Friday, June 5, 2009

Easer Eggs

I know I promised house pictures, but I have almost 2 months worth of pictures and stories that I couldn't publish while I was camping out at my parents' house.  So there will be a little catch up going on.  First up, Easter eggs.

I love dying Easter eggs.  My sister and I dyed eggs together until she had her first son, and then we let him in on the fun.  She was in her 30s and I in my 20s.  (Don't ask how long I trick or treated for) Aaron doesn't recall dying eggs as a child and I have always felt sorry for him.  Think of what he missed out on.  The fizz of the Paas color disc when you add the vinegar.  The white eggs turning lovely shades of pink, green, yellow and blue.  The wax crayon that never works quite right.  Making 2 tone eggs.  And then, the hiding.  Our gang, Ben, Erin, Brian and I, hid eggs for a week at least after Easter.  My Mom made us do it outside for fear of one getting lost.  She was right.  I seem to remember finding an old egg down a gopher hole every year.  

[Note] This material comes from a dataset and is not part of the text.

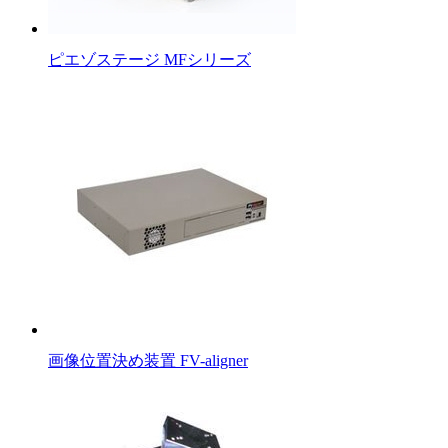
ピエゾステージ MFシリーズ
画像位置決め装置 FV-aligner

My Babci, grandma, made beautiful eggs for us every Easter.  She used onion skins and they were a marbled brown that no Paas dye kit could ever recreate.  I asked her how to make them this year.  She said she saves onion skins all year long.  She also suggested I try purple onions, although I only remember the brown ones.  I plan on making them with my kids next year.  I'd like to carry on that tradition.  

I also want to try dying eggs with silk ties.  I saw it on Martha Stewart (get the info here) and it looks very fun and really cool.  
This year though, I had my hands plenty full with moving, and living out of a duffel bag.  In fact, I almost forgot to dye eggs.  My hands were also full with 3 kids, 2 of whom have no concept of "be careful, don't spill, you can't drop the eggs in the bowls" and all the other warnings I offered up to them.  It was a bit more stressful than I remember in the past, but still fun.    
In the end, both boys got to dye a dozen eggs.  Lilly didn't knock over any bowls of dye.  James loved seeing his eggs turn different colors of his choosing.  And William?  Well, my prediction was that William would end up with every egg the same color.  You know that dirty greenish brown that comes when you mix all the colors together?
 
I was right.       

1 comment:

Shannon said...

HAHAHA... the carton full of brownish green eggs! Both my nephews managed to do that a couple years in a row.